Odoo Queue Backlog Recovery Runbook (When Jobs Stop Draining)
A CLI-first incident pattern to diagnose queue saturation, unblock safe jobs, and recover worker throughput without blind retries.
When queue_job stops draining, teams often make it worse by retrying everything at once.
This runbook focuses on controlled recovery: measure, isolate, then recover throughput safely.
Incident signals
Treat backlog as an incident when one or more of these persist for 10–15 minutes:
pendingjobs rising whilestartedstays flat.- Same jobs repeatedly cycling
failed -> pending. - Worker CPU idle but queue depth still grows.
- Business flows tied to async jobs (invoice send, stock sync, webhooks) visibly lag.
Step 1 — Capture queue shape before touching anything
# Count jobs by state
psql "$ODOO_DB_URI" -c "
select state, count(*)
from queue_job
group by state
order by count(*) desc;
"
# Top channels by pending depth
psql "$ODOO_DB_URI" -c "
select channel, count(*) as pending_jobs
from queue_job
where state = 'pending'
group by channel
order by pending_jobs desc
limit 10;
"
Save this output to your incident notes.
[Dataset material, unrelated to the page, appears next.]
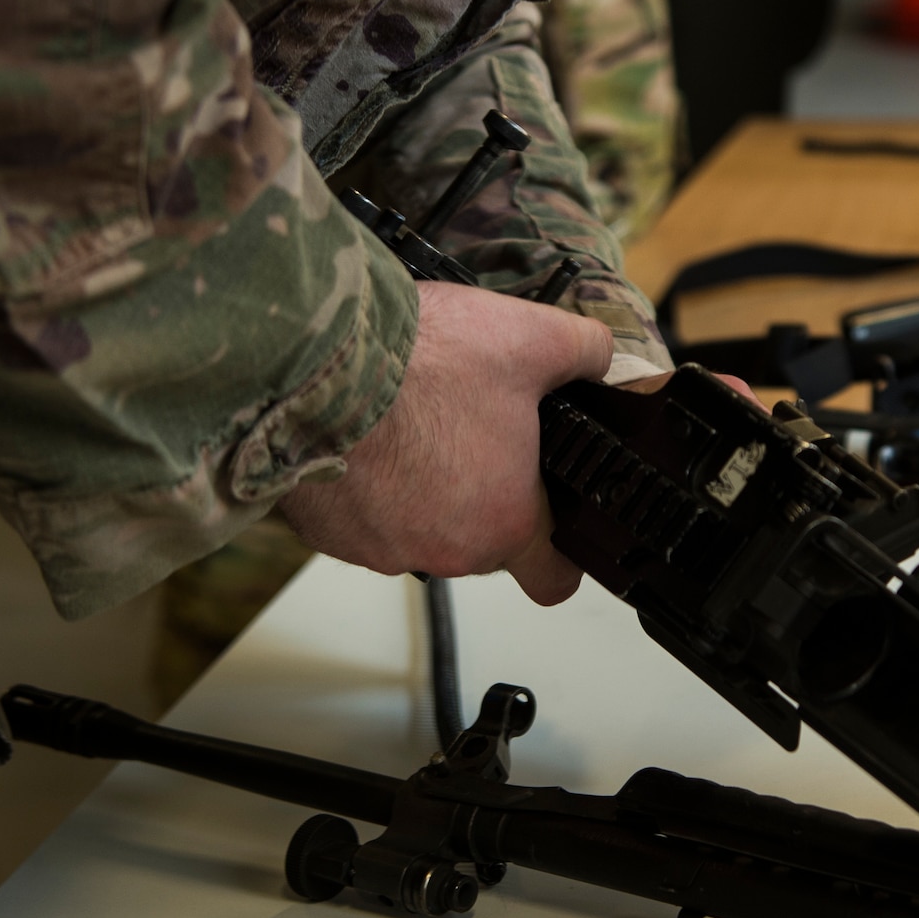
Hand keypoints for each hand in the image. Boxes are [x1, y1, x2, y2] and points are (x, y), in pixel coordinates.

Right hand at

You need a baseline to confirm real recovery.
Step 2 — Find the jobs that are blocking throughput
# Oldest pending jobs (often where blockage starts)
psql "$ODOO_DB_URI" -c "
select id, channel, eta, date_created, substring(exc_info from 1 for 140) as err
from queue_job
where state in ('pending', 'failed')
order by date_created asc
limit 30;
"
Focus on repeated exceptions from one model/integration first (for example, a dead webhook target or missing external credential).
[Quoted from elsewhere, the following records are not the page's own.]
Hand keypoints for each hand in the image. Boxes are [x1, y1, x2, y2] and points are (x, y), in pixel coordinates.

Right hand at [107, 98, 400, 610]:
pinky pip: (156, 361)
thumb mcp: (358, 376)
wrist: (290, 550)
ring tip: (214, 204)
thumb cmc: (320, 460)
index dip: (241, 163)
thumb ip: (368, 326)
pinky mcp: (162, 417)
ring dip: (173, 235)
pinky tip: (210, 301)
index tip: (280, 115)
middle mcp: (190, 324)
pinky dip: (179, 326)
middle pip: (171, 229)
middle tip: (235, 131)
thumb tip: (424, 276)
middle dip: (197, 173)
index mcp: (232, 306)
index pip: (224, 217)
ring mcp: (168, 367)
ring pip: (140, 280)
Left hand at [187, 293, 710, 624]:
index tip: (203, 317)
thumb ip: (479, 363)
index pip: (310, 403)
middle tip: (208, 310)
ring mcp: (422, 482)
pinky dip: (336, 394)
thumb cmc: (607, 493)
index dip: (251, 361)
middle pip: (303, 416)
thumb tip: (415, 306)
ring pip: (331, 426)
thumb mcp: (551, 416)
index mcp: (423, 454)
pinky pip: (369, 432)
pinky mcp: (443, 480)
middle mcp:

Step 3 — Quarantine noisy failures, then retry only safe subsets
If one integration is broken, stop flooding retries from that channel.
# Example: postpone one failing channel for 30 minutes
psql "$ODOO_DB_URI" -c "
update queue_job
set eta = now() + interval '30 minutes'
where state = 'pending'
and channel = 'root.webhook_sync';
"
Then retry only idempotent jobs (never bulk-retry payment capture or non-idempotent external writes blindly).
# Example selective retry
odoocli queue retry --channel root.stock_sync --older-than 20m --limit 200
Step 4 — Restore worker throughput deliberately
# Inspect worker and memory pressure first
odoocli doctor --env production
# If healthy, increase queue workers one step (not 3x at once)
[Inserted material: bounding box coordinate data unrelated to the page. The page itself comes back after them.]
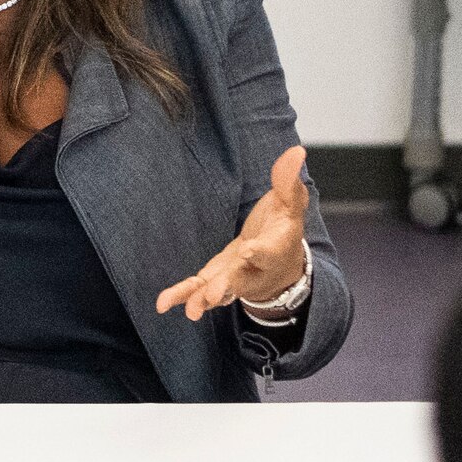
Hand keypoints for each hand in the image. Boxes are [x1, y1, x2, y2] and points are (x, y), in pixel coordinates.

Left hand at [156, 144, 315, 320]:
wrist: (280, 265)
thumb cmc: (283, 228)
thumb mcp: (290, 203)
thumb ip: (288, 181)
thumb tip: (297, 151)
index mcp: (276, 247)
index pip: (270, 249)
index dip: (260, 251)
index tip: (251, 249)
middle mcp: (255, 269)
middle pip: (242, 279)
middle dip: (228, 286)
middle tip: (215, 294)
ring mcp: (234, 278)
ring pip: (219, 291)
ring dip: (204, 299)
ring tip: (192, 310)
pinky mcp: (215, 280)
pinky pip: (198, 289)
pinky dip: (182, 296)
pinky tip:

odoocli workers scale queue --count +2
Re-check state counts after 5–10 minutes. If started increases and pending trends down, keep the setting.
If not, roll back worker count and revisit blocking exceptions.
Step 5 — Exit criteria before closing incident
pendingdepth decreases across three consecutive checks.- No rapid reappearance of the same exception signature.
- Critical business jobs complete within expected SLA.
- Temporary channel quarantines are either removed or converted into a tracked fix.
Hardening after recovery
- Add channel-level alerting (pending depth + oldest job age).
- Document which channels are safe for bulk retry and which are not.
- Add a weekly replay drill in staging from a production-like queue snapshot.
The main rule: do not optimize for clearing the queue fast. Optimize for clearing it safely without creating duplicate side effects.